▶ **Dataset entries**:
........

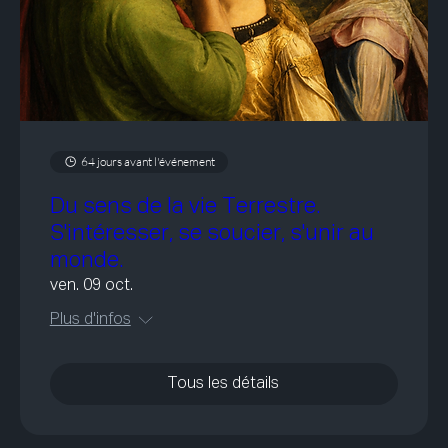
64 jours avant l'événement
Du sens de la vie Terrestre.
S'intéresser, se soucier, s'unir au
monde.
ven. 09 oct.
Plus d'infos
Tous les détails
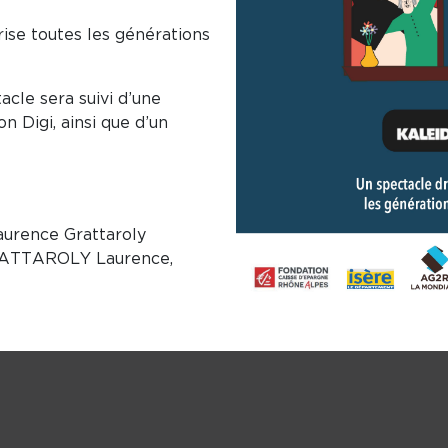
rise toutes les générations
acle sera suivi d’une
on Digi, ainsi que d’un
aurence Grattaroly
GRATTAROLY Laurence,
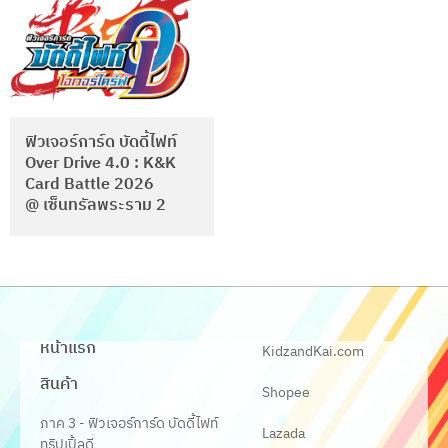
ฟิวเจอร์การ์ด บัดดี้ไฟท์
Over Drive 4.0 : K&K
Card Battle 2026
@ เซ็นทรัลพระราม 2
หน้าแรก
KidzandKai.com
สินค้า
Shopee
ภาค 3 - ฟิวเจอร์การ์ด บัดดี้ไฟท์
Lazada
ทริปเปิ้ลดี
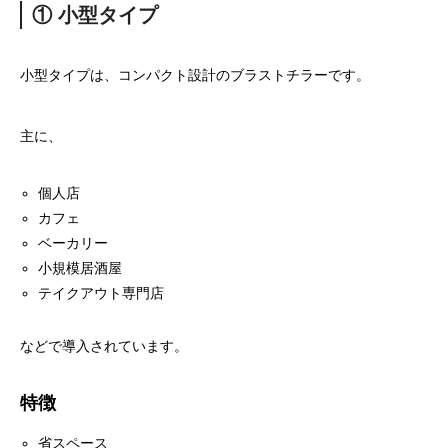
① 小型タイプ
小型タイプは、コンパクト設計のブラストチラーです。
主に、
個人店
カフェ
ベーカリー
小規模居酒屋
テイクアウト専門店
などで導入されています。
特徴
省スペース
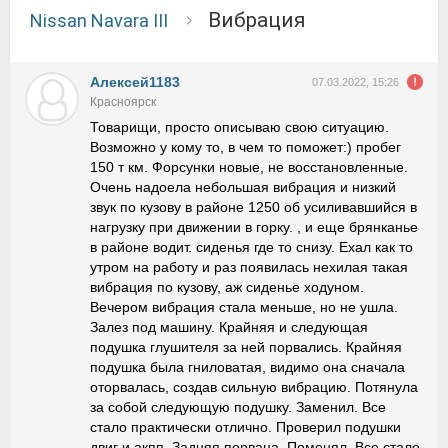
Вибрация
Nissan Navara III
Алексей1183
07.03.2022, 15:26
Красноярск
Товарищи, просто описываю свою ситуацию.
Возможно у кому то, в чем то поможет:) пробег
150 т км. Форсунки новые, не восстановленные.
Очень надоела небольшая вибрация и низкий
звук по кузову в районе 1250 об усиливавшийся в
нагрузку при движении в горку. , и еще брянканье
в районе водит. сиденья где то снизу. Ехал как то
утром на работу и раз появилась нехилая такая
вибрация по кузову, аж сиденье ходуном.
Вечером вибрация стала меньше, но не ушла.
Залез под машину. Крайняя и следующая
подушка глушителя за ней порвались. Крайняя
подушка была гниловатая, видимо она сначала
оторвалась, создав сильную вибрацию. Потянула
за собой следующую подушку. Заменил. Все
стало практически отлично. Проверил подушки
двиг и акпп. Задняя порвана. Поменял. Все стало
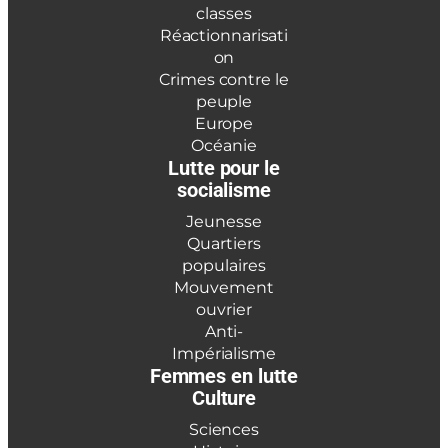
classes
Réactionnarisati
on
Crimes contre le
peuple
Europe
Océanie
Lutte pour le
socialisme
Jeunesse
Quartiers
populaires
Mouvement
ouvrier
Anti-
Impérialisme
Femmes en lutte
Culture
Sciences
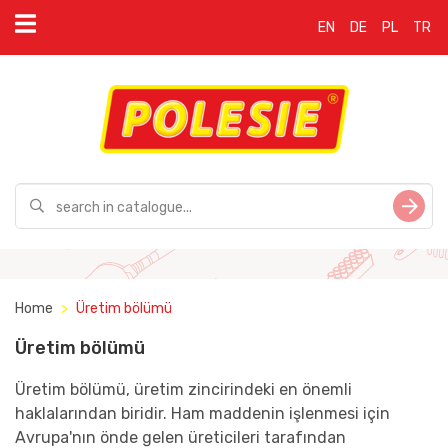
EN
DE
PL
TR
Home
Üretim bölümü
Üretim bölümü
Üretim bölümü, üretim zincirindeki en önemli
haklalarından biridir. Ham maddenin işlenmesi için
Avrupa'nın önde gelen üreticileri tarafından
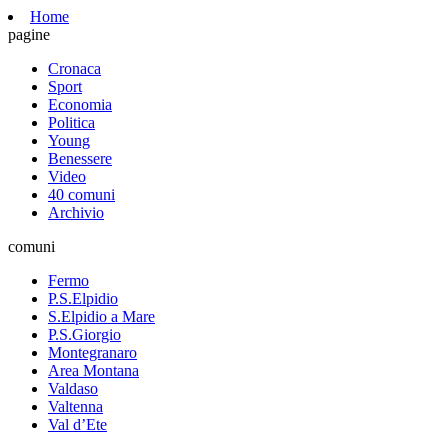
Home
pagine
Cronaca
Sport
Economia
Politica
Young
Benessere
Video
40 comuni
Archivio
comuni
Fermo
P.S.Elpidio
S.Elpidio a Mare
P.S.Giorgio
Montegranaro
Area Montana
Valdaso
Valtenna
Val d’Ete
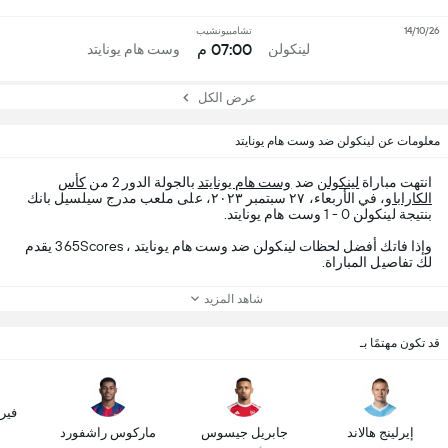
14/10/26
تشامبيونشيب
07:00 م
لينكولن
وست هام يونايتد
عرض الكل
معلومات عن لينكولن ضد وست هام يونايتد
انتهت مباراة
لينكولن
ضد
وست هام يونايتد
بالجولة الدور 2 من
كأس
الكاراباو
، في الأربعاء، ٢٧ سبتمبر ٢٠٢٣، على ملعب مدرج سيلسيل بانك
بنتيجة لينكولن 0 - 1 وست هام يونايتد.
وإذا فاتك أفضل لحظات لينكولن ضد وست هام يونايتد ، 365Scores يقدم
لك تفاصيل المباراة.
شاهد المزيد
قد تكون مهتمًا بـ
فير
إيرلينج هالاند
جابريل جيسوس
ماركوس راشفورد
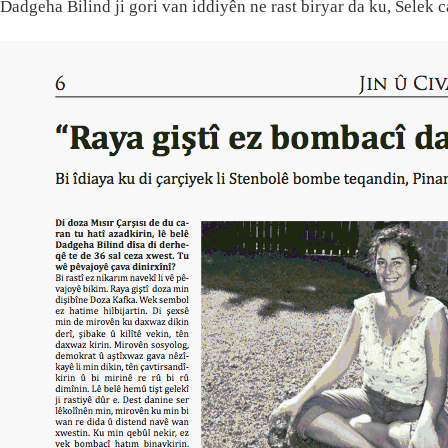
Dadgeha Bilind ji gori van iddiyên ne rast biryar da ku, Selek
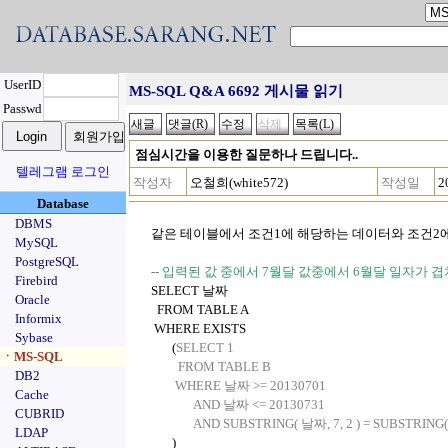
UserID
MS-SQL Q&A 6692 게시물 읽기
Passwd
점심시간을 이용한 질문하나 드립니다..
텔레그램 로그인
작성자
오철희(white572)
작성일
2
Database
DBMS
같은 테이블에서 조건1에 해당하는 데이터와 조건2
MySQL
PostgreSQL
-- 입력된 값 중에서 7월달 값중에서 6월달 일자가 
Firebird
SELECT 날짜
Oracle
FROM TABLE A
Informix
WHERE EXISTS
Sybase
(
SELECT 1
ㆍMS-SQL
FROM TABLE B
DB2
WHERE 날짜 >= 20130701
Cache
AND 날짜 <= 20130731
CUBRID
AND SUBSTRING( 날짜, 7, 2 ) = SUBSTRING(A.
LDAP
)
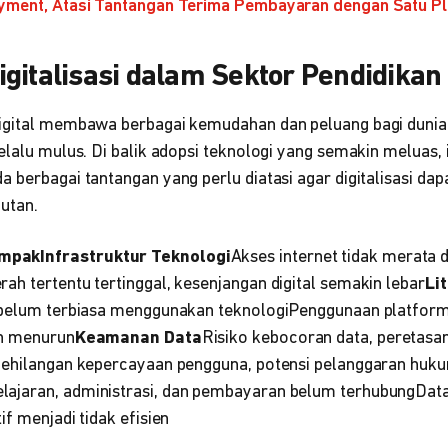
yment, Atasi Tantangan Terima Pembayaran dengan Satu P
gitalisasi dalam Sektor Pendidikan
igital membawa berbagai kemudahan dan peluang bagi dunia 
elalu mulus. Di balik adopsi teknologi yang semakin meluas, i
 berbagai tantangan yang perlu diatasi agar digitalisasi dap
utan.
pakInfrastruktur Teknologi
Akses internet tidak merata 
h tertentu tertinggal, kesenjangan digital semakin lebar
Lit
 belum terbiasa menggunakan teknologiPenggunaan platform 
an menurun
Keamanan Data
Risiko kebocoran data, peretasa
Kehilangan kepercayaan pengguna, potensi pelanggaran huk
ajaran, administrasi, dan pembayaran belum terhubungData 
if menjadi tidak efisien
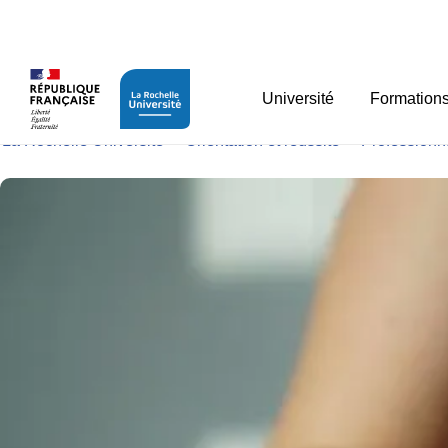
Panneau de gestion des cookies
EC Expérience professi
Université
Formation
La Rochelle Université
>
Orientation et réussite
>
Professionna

........

▶ **To-do item**:
Gather every line of the records above that contains the string "semakin". Letter case matters.

▶ **Response**:
elalu mulus. Di balik adopsi teknologi yang semakin meluas, i
h tertentu tertinggal, kesenjangan digital semakin lebar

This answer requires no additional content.